Cauliflower Roasted with Cumin Seed, Topped with Feta, Yogurt, Mint and Pomegranate
What is it about cauliflower, that invites a variety of interesting herbs and spices? It never loses its mild distinctive flavor, which, in this recipe, becomes enhanced by the cumin, mint, feta and pomegranate. This recipe is, indeed, comforting and easy to make and truly delicious.
2 Tablespoons olive oil, divided
1 large head cauliflower
1 teaspoon whole cumin seeds
1/2 teaspoon kosher salt (optional)
1/2 teaspoon freshly ground black pepper (or grind to your taste)
1 pint plain whole yogurt, Greek style
6 ounces crumbled feta
2/3 cup chopped fresh mint leaves, save a few for garnish
1/4 – 1/2 cup pomegranate arils, for garnish
1. Preheat oven to 4250F. Brush a large baking sheet or roasting pan with 1 tablespoon of the olive oil. Or take the broiler pan and line it with foil and brush that with olive oil.
2. Break, don’t cut, the cauliflower into bite-size florets. Toss florets with the remaining olive oil, cumin seeds, salt and pepper. Be sure to coat each floret with this mixture.
3. Now, spread the cauliflower, out on prepared, oiled pan. Roast for 20 to 30 minutes, until cauliflower is tender and its edges are toasty. The florets can turn brown but not burnt.
4. While the cauliflower is in the oven, do the quick and easy sauce. Into a food processor, add the yogurt, salt (optional), pepper (grind to your taste), feta, and most of the mint leaves.
5. When you take the cauliflower out of the oven, put it in a serving bowl and pour the sauce over the florets. Sprinkle, over the sauce, the remaining (chopped) fresh mint leaves and the pomegranate arils (you can buy them in seed form, which saves a lot of time).
Be sure to serve this right after you take it out of the oven, so it remains warm and delicious.

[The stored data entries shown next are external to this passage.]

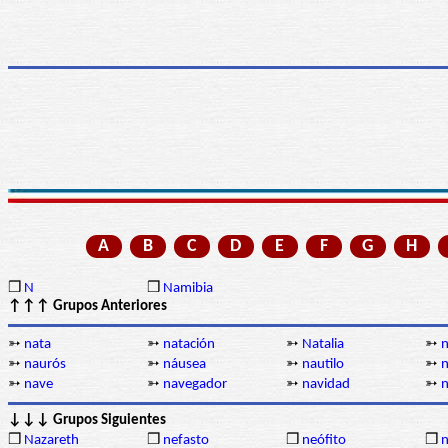
A
B
C
D
E
F
G
H
❒
N
❒
Namibia
↑↑↑ Grupos Anteriores
➳
nata
➳
natación
➳
Natalia
➳
n
➳
naurós
➳
náusea
➳
nautilo
➳
➳
nave
➳
navegador
➳
navidad
➳
n
↓↓↓ Grupos Siguientes
❒
Nazareth
❒
nefasto
❒
neófito
❒
n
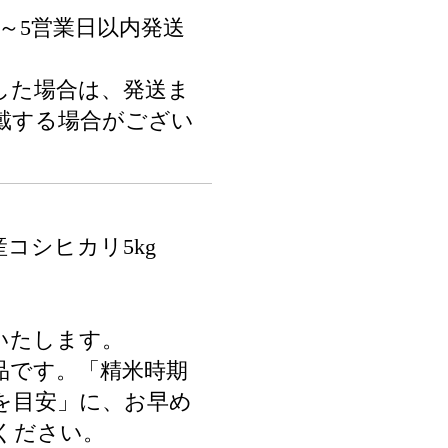
～5営業日以内発送
した場合は、発送ま
戴する場合がござい
コシヒカリ5kg
いたします。
品です。「精米時期
を目安」に、お早め
ください。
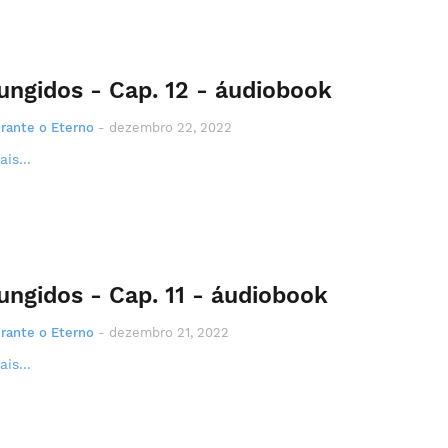
ungidos - Cap. 12 - áudiobook
rante o Eterno
-
dezembro 22, 2022
is...
ungidos - Cap. 11 - áudiobook
rante o Eterno
-
dezembro 21, 2022
is...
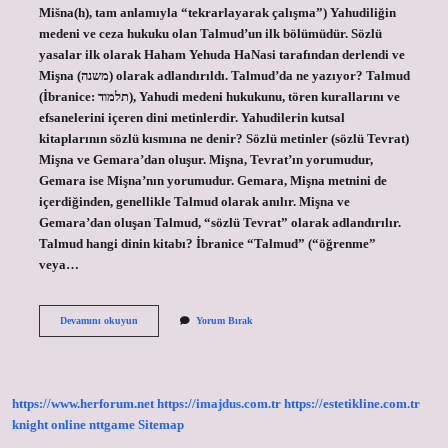
Mišna(h), tam anlamıyla “tekrarlayarak çalışma”) Yahudiliğin
medeni ve ceza hukuku olan Talmud’un ilk bölümüdür. Sözlü
yasalar ilk olarak Haham Yehuda HaNasi tarafından derlendi ve
Mişna (משנה) olarak adlandırıldı. Talmud’da ne yazıyor? Talmud
(İbranice: תלמוד), Yahudi medeni hukukunu, tören kurallarını ve
efsanelerini içeren dini metinlerdir. Yahudilerin kutsal
kitaplarının sözlü kısmına ne denir? Sözlü metinler (sözlü Tevrat)
Mişna ve Gemara’dan oluşur. Mişna, Tevrat’ın yorumudur,
Gemara ise Mişna’nın yorumudur. Gemara, Mişna metnini de
içerdiğinden, genellikle Talmud olarak anılır. Mişna ve
Gemara’dan oluşan Talmud, “sözlü Tevrat” olarak adlandırılır.
Talmud hangi dinin kitabı? İbranice “Talmud” (“öğrenme”
veya…
Mişna
Devamını okuyun
Yorum Bırak
Ve
Gemara
Nedir
https://www.herforum.net
https://imajdus.com.tr
https://estetikline.com.tr
knight online
nttgame
Sitemap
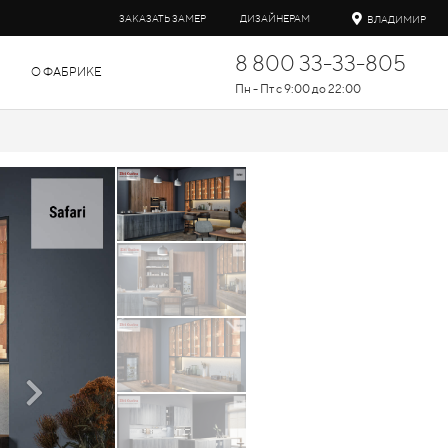
ЗАКАЗАТЬ ЗАМЕР
ДИЗАЙНЕРАМ
ВЛАДИМИР
8 800 33-33-805
О ФАБРИКЕ
Пн - Пт с 9:00 до 22:00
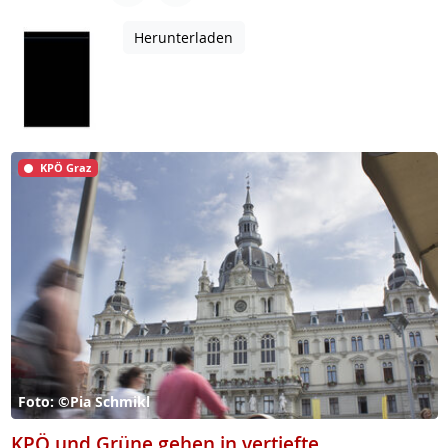
Herunterladen
KPÖ Graz
Foto: ©Pia Schmikl
KPÖ und Grüne gehen in vertiefte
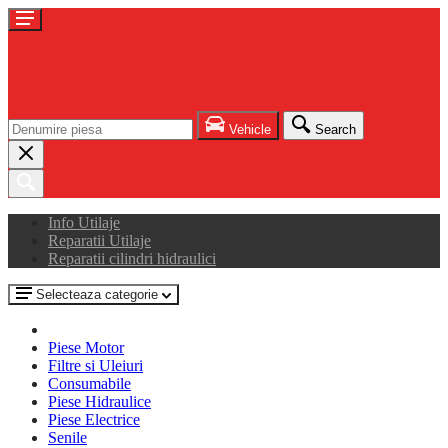
Vehicle
Search
Info Utilaje
Reparatii Utilaje
Reparatii cilindri hidraulici
Selecteaza categorie
Piese Motor
Filtre si Uleiuri
Consumabile
Piese Hidraulice
Piese Electrice
Senile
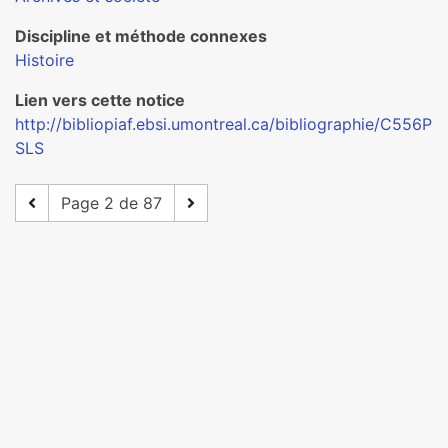
Discipline et méthode connexes
Histoire
Lien vers cette notice
http://bibliopiaf.ebsi.umontreal.ca/bibliographie/C556P
SLS
Page 2 de 87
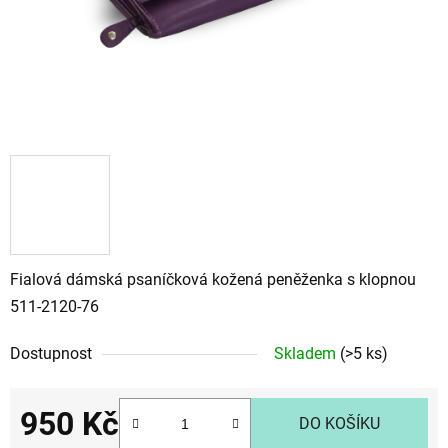
Fialová dámská psaníčková kožená peněženka s klopnou
511-2120-76
Dostupnost
Skladem
(>5 ks)
950 Kč
DO KOŠÍKU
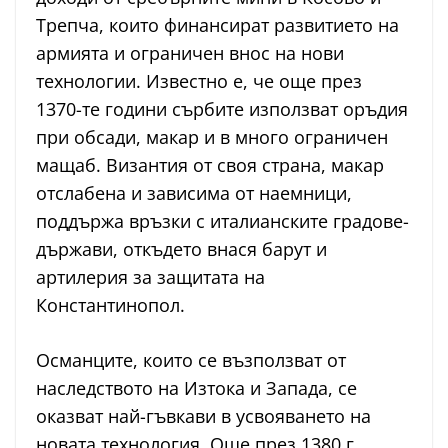
Трепча, които финансират развитието на
армията и ограничен внос на нови
технологии. Известно е, че още през
1370-те години сърбите използват оръдия
при обсади, макар и в много ограничен
мащаб. Византия от своя страна, макар
отслабена и зависима от наемници,
поддържа връзки с италианските градове-
държави, откъдето внася барут и
артилерия за защитата на
Константинопол.
Османците, които се възползват от
наследството на Изтока и Запада, се
оказват най-гъвкави в усвояването на
новата технология. Още през 1380 г.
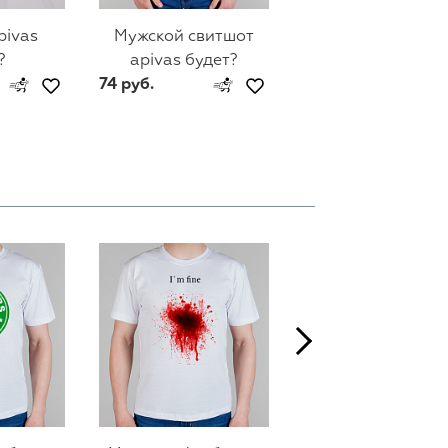
pivas
Мужской свитшот
Женский свитш
?
apivas будет?
apivas будет?
74 руб.
74 руб.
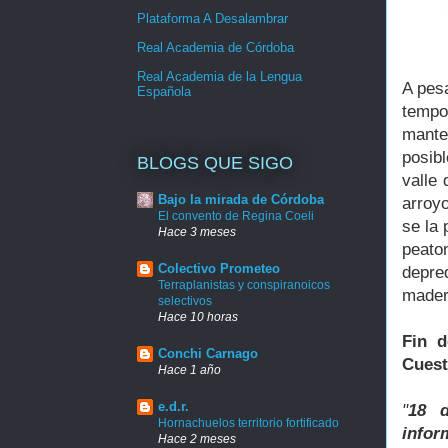
Plataforma A Desalambrar
Real Academia de Córdoba
Real Academia de la Lengua
A pes
Española
tempo
mante
posib
BLOGS QUE SIGO
valle 
Bajo la mirada de Córdoba
arroyo
El convento de Regina Coeli
se la 
Hace 3 meses
peaton
Colectivo Prometeo
depre
Terraplanistas y conspiranoicos
madera
selectivos
Hace 10 horas
Fin 
Conchi Carnago
Cuest
Hace 1 año
e.d.r.
"
18 
Hornachuelos territorio fortificado
infor
Hace 2 meses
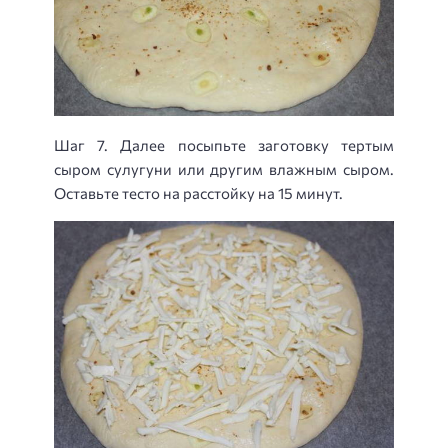
Шаг 7. Далее посыпьте заготовку тертым
сыром сулугуни или другим влажным сыром.
Оставьте тесто на расстойку на 15 минут.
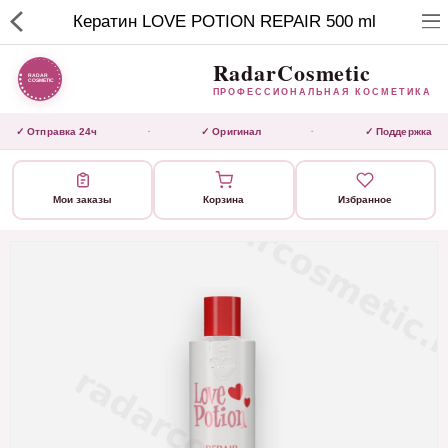
RadarCosmetic
Кератин LOVE POTION REPAIR 500 ml
✕
ПРОФЕССИОНАЛЬНАЯ
КОСМЕТИКА
RadarCosmetic
ПРОФЕССИОНАЛЬНАЯ КОСМЕТИКА
КАТАЛОГ
✓ Отправка 24ч
✓ Оригинал
✓ Поддержка
·
·
Активаторы
Мои заказы
Корзина
Избранное
Ботокс
ВЫТЯЖКИ
Домашний уход
Завершающие маски 3 шаг
Инструмент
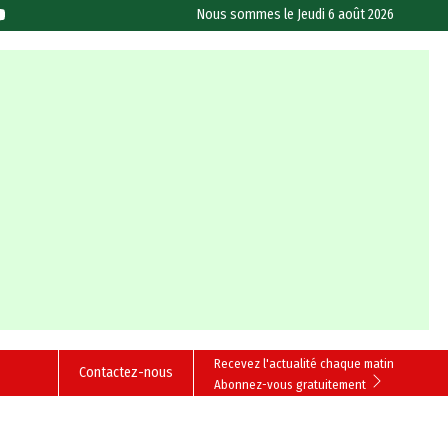
Nous sommes le
Jeudi 6 août 2026
Recevez l'actualité chaque matin
Contactez-nous
Abonnez-vous gratuitement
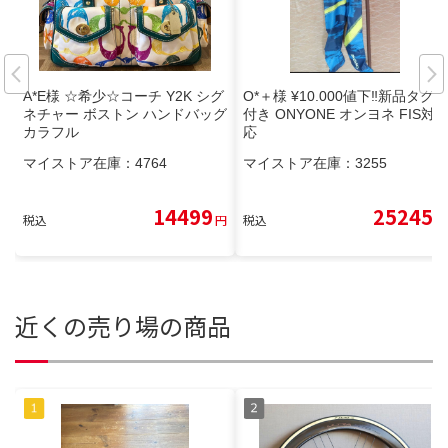
A*E様 ☆希少☆コーチ Y2K シグ
O*＋様 ¥10.000値下‼️新品タグ
ネチャー ボストン ハンドバッグ
付き ONYONE オンヨネ FIS対
カラフル
応
マイストア在庫：
4764
マイストア在庫：
3255
14499
25245
税込
円
税込
円
近くの売り場の商品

Last night, after rushing back from a 2 hour meeting, in San Diego, my husband needed lots of TLC, something warm and yummy. We had crudités, red wine, kale patties and this cauliflower dish. He loved it! (blueberries for dessert).
I must say, when I think how easy and quick it was to make, it’s amazing how delicious this was. BTW, you might have noticed that there was mint-garnish missing from the photo. That’s because when I made the sauce, I put all the fresh mint into the food processor and had nothing left for garnish, except the pomegranate. Of course, it didn’t change the flavor, at all. The first time I made this dish, it looked beautiful with the fresh green mint and red pomegranate scattered over the cauliflower sauce, I should have taken a photo then, but, oh well. Hope you make this soon. You’re gonna really enjoy it.